Posted: Thu Aug 20, 2009 8:21 pm
by Krysondra
That's an interesting response, docxen. So, you wouldn't sacrifice one of your own for the happiness of all the others even though you would accept somone else's sacrifice?
It is feeble-minded. Perhaps it was born defective, or perhaps it has become imbecile through fear, malnutrition, and neglect.
So, what if it was your child that was born defective?

I'm not trying to put you on the defensive here. I just want to discuss this story and the concept of scapegoatting.

Posted: Fri Aug 21, 2009 6:42 am
by Suzanne
This story starts out like a fairy tale, it is beautifully written, and then, advertisements, the secret police and the bomb are mentioned. These words just came out of nowhere, they kind of hit me in the face.

That narrator says something interesting, "the trouble is we have a bad habit, encouraged by pedants and sophisticats, of considering happiness as something rather stupid. Only pain is intellectual, only evil interesting".

The narrator is describing the people of Omelas in this sentence. The people enjoy visiting this child, they find this child interesting, to me, this sounds evil. The child is a symbol of unhappiness. The point of the child is to have people look at "it" and say to themselves, "Boy, I can't complain, I am very happy, I'm so glad I don't live in the dirt room".

Is is possible that the narrator is someone who walked out of the town and is describing, the best way they can, how the people of Omelas really feel? Another interesting line, "But to praise despair is to condemn delight, to embrace violence is to lose hold of everything else". The narrator is saying here, that the happiness the villiagers feel is not real. How can it be real? They all know there is a suffering child, who is starved and kicked. That's violence. The narrator clearly says, "to embrace violence is to lose hold of everything else".

"Often the children go home in tears, or in a tearless rage, when they have seen the child and faced the terrible paradox". They identify with this child. I believe the purpose for parents taking their children to see this pitiful child is to show them how furtunate they are. I am not a child and I would be in tears. My happiness does not hinge on someone else's misery. This would take me back to the first quote I mentioned, and I belileve the narrator is correct, happiness is just stupid in this town.

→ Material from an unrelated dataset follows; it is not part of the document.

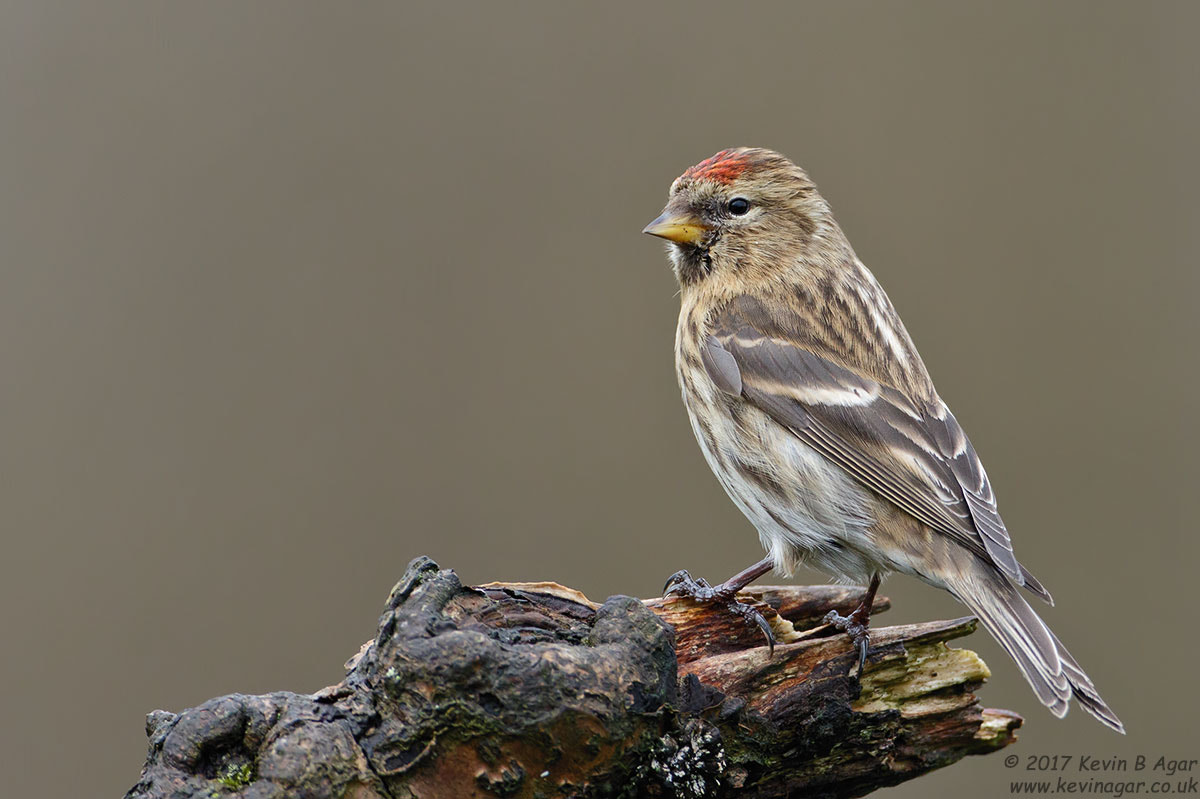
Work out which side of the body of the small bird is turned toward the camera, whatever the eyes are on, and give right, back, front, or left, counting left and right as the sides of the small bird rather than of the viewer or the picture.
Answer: left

I can understand, sacrificing one for the lives of many, even though I don't think I myself could do it. But, to sacrifce anyone for happiness, no. It think this is certainly a character flaw in many people. Bullys do it, hurt someone to make themselves feel better. This applies to gossip too. "Lets talk about someone else's misfortune, it will makes us feel better". To say that the child is an imbecile, and that the child is incabable of experiencing happiness is just rationalizing. It's like saying, there is no reason to help the poor, they would not appreciate anything nice.

The saddest part for me is when the child pleads to be let out. He says he will be good. This would suggest to me that he blames himself for where he is, and the treatment he suffers.

I don't think I liked this one very much. I'm going to go hug my kids now.

Posted: Fri Aug 21, 2009 6:47 am
by Suzanne
docxen wrote:
To end all suffering all pain at the price of only one would it not be worth it.
First, I don't think it's possible, and no, it's not worth it. How can you end pain and suffering, when you inflict pain and suffering?